The Dow ends its winning streak after the Fed’s Beige Book reports sluggish economic growth and rising input costs across U.S. business sectors
On Wednesday, U.S. stocks concluded in a mixed manner, as a cautious economic outlook from the Federal Reserve’s Beige Book and a lackluster private payrolls report exacerbated concerns regarding inflation, growth, and tariffs.
The Dow Jones Industrial Average ended its four-day winning streak by closing down by 91.90 points, or 0.22%. The Nasdaq Composite was up 0.32% to close at 19,460.49, while the S&P 500 remained nearly unchanged.
The ADP employment report, which was weaker than anticipated, significantly impacted the sentiment of the stock market during Wednesday’s trading session.
The report indicated that private payrolls increased by only 37,000 in May, considerably lower than the projected increase.
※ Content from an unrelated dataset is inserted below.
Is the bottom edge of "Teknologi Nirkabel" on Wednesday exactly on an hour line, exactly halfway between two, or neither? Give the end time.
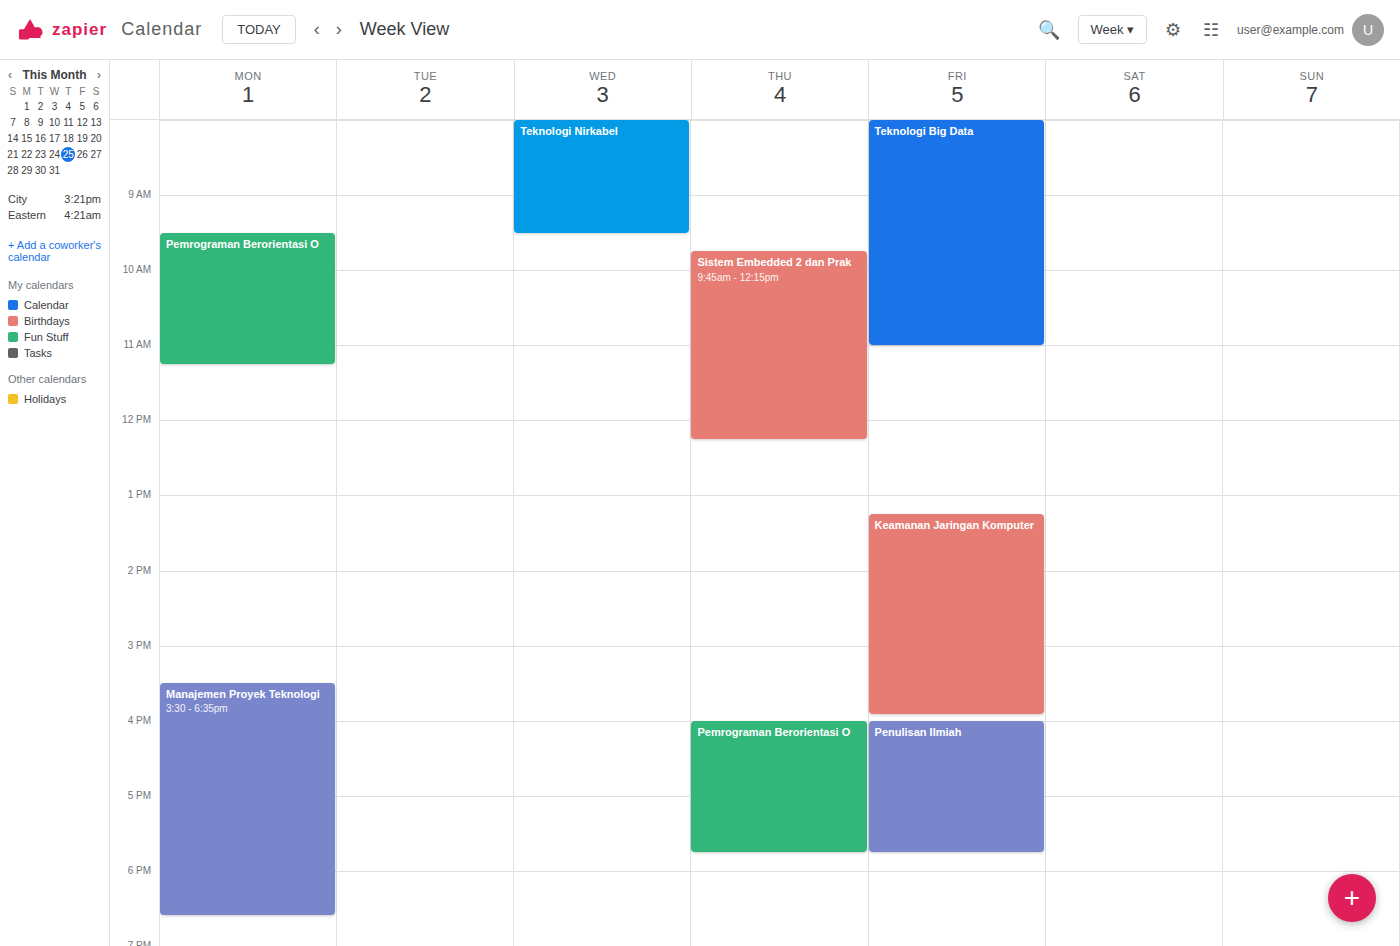
9:30 AM -- halfway between the 9 AM and 10 AM lines.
The Federal Reserve may be compelled to reduce interest rates due to the reading, which is released before the nonfarm payrolls data on Friday.
The 10-year Treasury yield has decreased to 4.349%, the lowest level since early May.
The Federal Reserve’s Beige Book indicates that growth is diminishing and that price pressures are increasing.

On Wednesday morning, the Federal Reserve’s Beige Book, which was released, indicated a “slight decline” in U.S. economic activity over the previous six weeks, further complicating the economic outlook.
Due to the increased policy uncertainty emanating from Washington and tariff-related cost pressures, business owners postponed their expansion plans, resulting in a largely stagnant hiring activity.
The Federal Reserve noted that “all Districts reported elevated economic and policy uncertainty levels.” The report also referenced “widespread reports of contacts anticipating a faster rate of increase in costs and prices in the future.”
The Beige Book contained 122 mentions of tariffs, an increase from 107 in April.
Businesses in numerous regions, including Philadelphia and New York, reported increased input costs. To mitigate input surges, specific organizations anticipate decreased profit margins or the imposition of additional expenses on consumers.
Boston, New York, and Philadelphia experienced declining levels of activity. Nevertheless, Richmond, Atlanta, and Chicago experienced only modest expansion. In general, the Federal Reserve discovered that employment activity was cautious, even in more robust districts.